(Page images and extracted text)
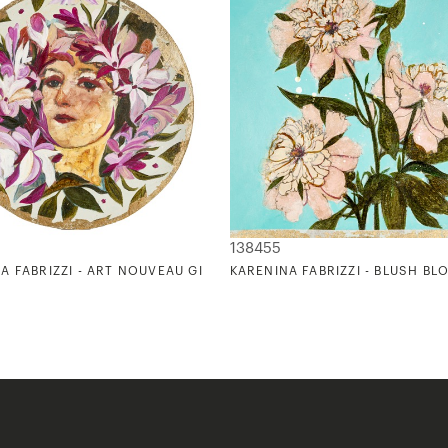
138455
N) I
A FABRIZZI - ART NOUVEAU GIRLS II
KARENINA FABRIZZI - BLUSH B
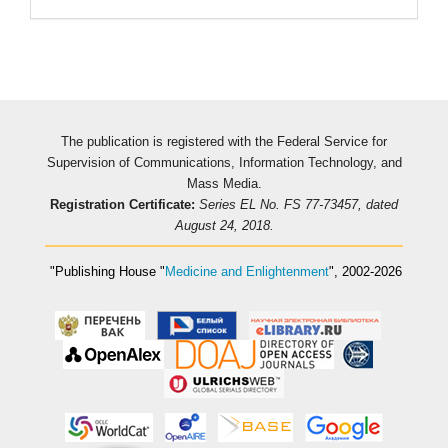
The publication is registered with the Federal Service for
Supervision of Communications, Information Technology, and
Mass Media.
Registration Certificate:
Series EL No. FS 77-73457, dated
August 24, 2018.
"Publishing House
"
Medicine and Enlightenment
"
, 2002-2026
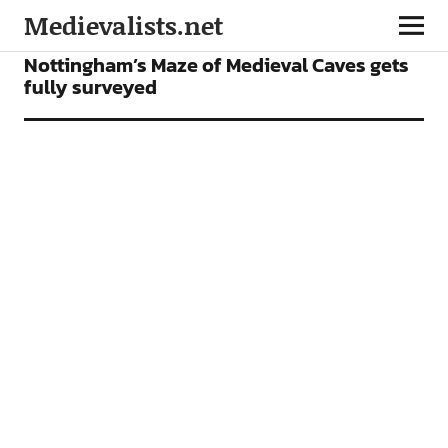
Medievalists.net
NEWS
Nottingham’s Maze of Medieval Caves gets
fully surveyed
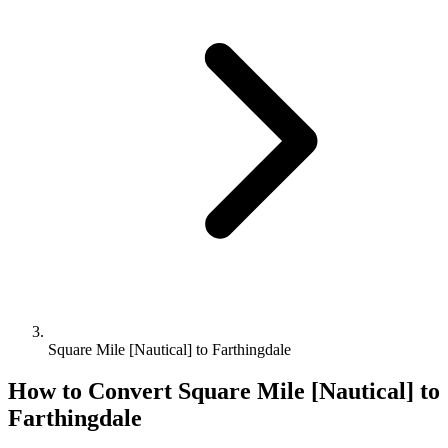
Square Mile [Nautical] to Farthingdale
How to Convert
Square Mile [Nautical]
to
Farthingdale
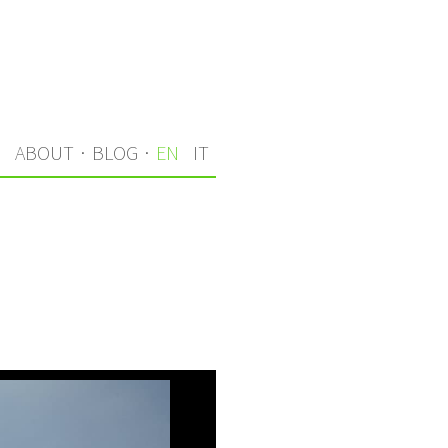
S
ABOUT
·
BLOG
·
EN
IT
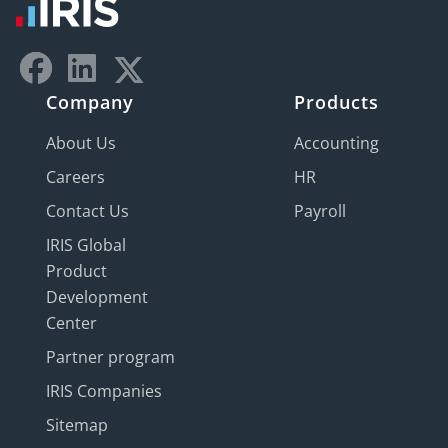
Company
Products
About Us
Accounting
Careers
HR
Contact Us
Payroll
IRIS Global
Product
Development
Center
Partner program
IRIS Companies
Sitemap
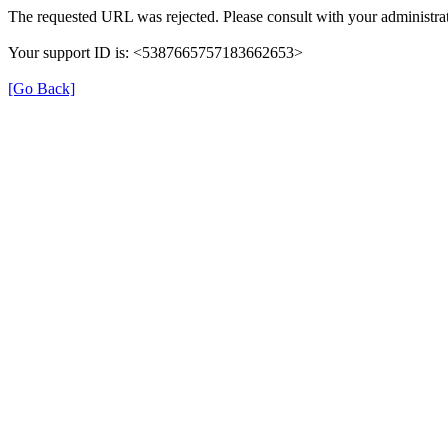
The requested URL was rejected. Please consult with your administrat
Your support ID is: <5387665757183662653>
[Go Back]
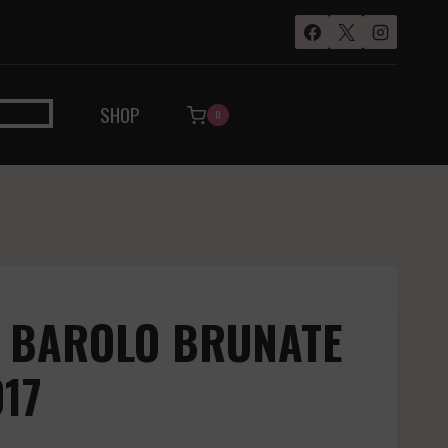
SHOP
0
– BAROLO BRUNATE
017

### DIRECTIONS FOR THIS TASK
Turn the lines of the items above, from the line containing "Square Mile [Nautical] to Farthingdale" through the end of the items, into a JSON list of strings with one string per line and blank lines dropped. Leave out the pictures.

### THE ANSWER
[
  "Square Mile [Nautical] to Farthingdale",
  "How to Convert",
  "Square Mile [Nautical]",
  "to",
  "Farthingdale",
  "S",
  "ABOUT",
  "·",
  "BLOG",
  "·",
  "EN",
  "IT",
  "Company",
  "Products",
  "About Us",
  "Accounting",
  "Careers",
  "HR",
  "Contact Us",
  "Payroll",
  "IRIS Global",
  "Product",
  "Development",
  "Center",
  "Partner program",
  "IRIS Companies",
  "Sitemap",
  "The requested URL was rejected. Please consult with your administrat",
  "Your support ID is: <5387665757183662653>",
  "[Go Back]",
  "SHOP",
  "0",
  "– BAROLO BRUNATE",
  "017"
]